Member of the Rajasthan Legislative Assembly
- In office 2003 - 2008
- Constituency: Deedwana
- In office 2013 - 2018
- Constituency: Deedwana
- Incumbent
- Assumed office December 2023
- Constituency: Deedwana

Personal details
- Born: 1 August 1964 (age 61)
- Party: Bharatiya Janata Party

= Yunus Khan (politician) =

Indian politician (born 1964)

Yunus Khan (born 1 August 1964), also known as Yoonus Khan, is an Indian politician belonging to the Bharatiya Janata Party.

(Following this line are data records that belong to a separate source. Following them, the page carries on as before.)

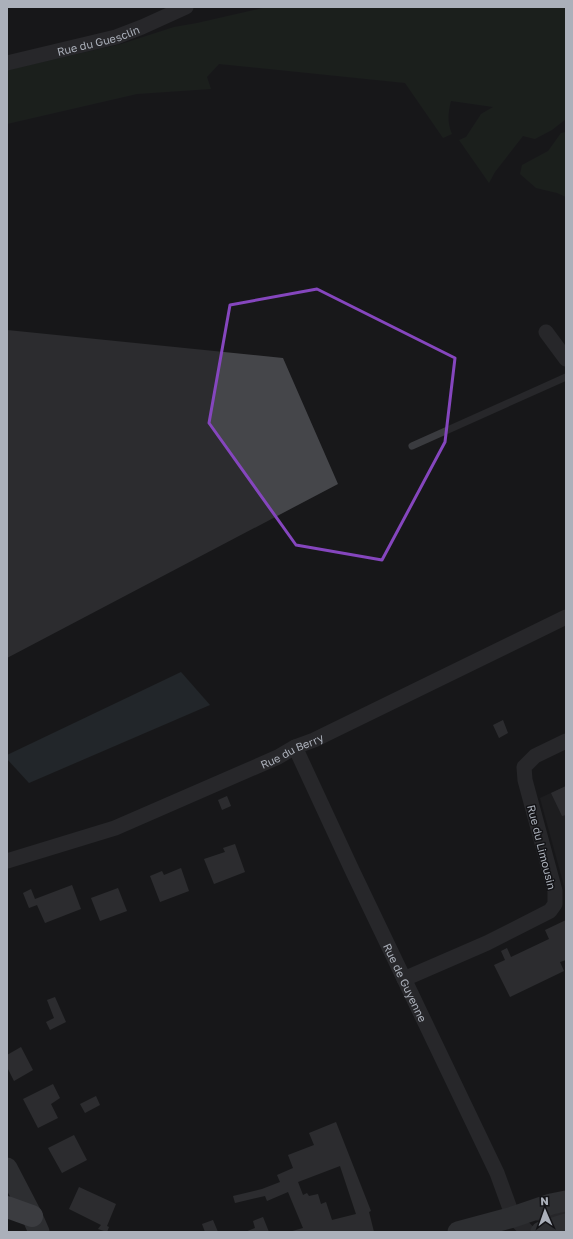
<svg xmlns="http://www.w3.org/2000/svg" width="573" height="1239" viewBox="0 0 573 1239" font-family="'Golos Text',sans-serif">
  <rect width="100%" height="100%" fill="#18181a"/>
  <path fill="#242427" d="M566 786V893L540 798Z"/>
  <path fill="#202821" d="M267 7H566V119L552 130 535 139 523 136 495 172 489 183 459 140 466 137 481 114 493 107 451 101C448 113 447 122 452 134L443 138 405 83 219 64 207 77 211 89 137 94 7 124V70L121 44 174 27 197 23Z
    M566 132V197L557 193 536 188 520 174 522 165 548 151 561 133Z"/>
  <path fill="#2f383e" d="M181 672 210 705 29 783 7 759V755Z"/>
  <path fill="#45464a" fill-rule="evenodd" d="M7 330 283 358 338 484 7 658Z
    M503 720 508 733 499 738 493 725Z
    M566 786V815L562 816 551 793Z
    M227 796 231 806 222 810 218 800Z
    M235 844 245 872 214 884 204 859 225 852 223 848Z
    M181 868 189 891 160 902 150 876 162 871 164 875Z
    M72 885 81 909 45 923 37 905 29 908 23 893 31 889 35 899Z
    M118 888 127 911 100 921 91 898Z
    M566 920V960L560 962 564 971 510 997 494 965 505 960 501 951 507 948 511 957 549 939 545 930Z
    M55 997 66 1022 50 1030 46 1022 54 1018 47 1000Z
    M21 1047 33 1070 14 1081 7 1067V1055Z
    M53 1084 60 1098 51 1104 58 1118 38 1128 23 1099Z
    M96 1096 100 1105 85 1113 80 1104Z
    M336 1122 371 1211 369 1212 374 1232H289L303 1228 288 1192 267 1201 265 1196 235 1203 233 1196 262 1189 280 1182 277 1175 293 1168 288 1155 314 1145 309 1133ZM340 1166 356 1214 332 1220 326 1202 321 1204 318 1194 309 1196 307 1193 303 1195 298 1182Z
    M74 1135 87 1160 62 1173 48 1148Z
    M79 1187 116 1204 107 1226 109 1227 107 1232 98 1229 101 1225 69 1209Z
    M263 1217 269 1232H245L255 1228 253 1221Z
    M213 1220 218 1232H205L202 1224Z"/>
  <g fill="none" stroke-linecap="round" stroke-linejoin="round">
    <path stroke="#3a3b3f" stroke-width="7" d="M412 446 566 377
      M538 1217 560 1216 566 1215"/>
    <g stroke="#3a3b3f" stroke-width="15">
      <path id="s1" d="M7 63 116 37 142 27 186 7"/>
      <path d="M546 332 566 359"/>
      <path id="s2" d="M295 747 352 870 497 1173 513 1217 528 1232"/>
      <path id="s3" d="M7 861 115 828 278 757 295 747 314 740 566 617"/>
      <path d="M404 979 487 943 550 911 555 904V891L525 780 524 767 535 756 566 741"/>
    </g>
    <path stroke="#484a4f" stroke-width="21" d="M7 1168 32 1216 39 1232
      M458 1232 513 1217 551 1204 566 1201
      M541 1232 566 1224"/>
    <path stroke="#666970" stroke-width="22" d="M7 1207 32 1216"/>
  </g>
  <path d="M0 0H573V1239H0ZM317 289 455 358 445 442 382 560 296 545 209 423 230 305Z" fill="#18181a" fill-opacity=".55" fill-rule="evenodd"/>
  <path fill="none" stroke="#8546be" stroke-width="3" stroke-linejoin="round" d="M317 289 455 358 445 442 382 560 296 545 209 423 230 305Z"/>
  <g text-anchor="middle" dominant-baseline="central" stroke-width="3" stroke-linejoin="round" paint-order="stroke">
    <g font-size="11" fill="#abb0ba" stroke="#131316">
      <text stroke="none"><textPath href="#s1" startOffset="94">Rue du Guesclin</textPath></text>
      <text stroke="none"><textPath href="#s3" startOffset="306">Rue du Berry</textPath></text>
      <text transform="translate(542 847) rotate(76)">Rue du Limousin</text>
      <text stroke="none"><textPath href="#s2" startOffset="260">Rue de Guyenne</textPath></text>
    </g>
  </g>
  <rect width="573" height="1239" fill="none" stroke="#abb0ba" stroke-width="16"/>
  <g transform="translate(545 1211) rotate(358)" stroke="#131316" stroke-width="3" paint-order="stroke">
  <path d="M0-3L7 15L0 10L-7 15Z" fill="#abb0ba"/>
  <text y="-6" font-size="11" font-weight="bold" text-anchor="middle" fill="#abb0ba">N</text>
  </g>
</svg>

He was a cabinet minister in the government of Rajasthan under Vasundhara Raje ministry. He has been elected to the Rajasthan Legislative Assembly for third term in 2023, previously elected in 2003 and 2013 from Deedwana constituency.

==Personal life==
Khan was born to Taju Khan. He is post graduate and did his Master of Commerce from Rajasthan University, Jaipur in 1986. Khan is a farmer by profession.

==Political career==
In the 2018 Rajasthan Assembly election, Khan ran against Sachin Pilot from Tonk, and lost the election. Pilot received 109,040 votes and Khan received 54,861. In the Vidhan Sabha election of 2023, Khan left the BJP Party, ran as an independent candidate from the district headquarters Didwana, and won against the major political parties. He defeated Jeetendera Singh of BJP and Chetan Dudi of Indian National Congress.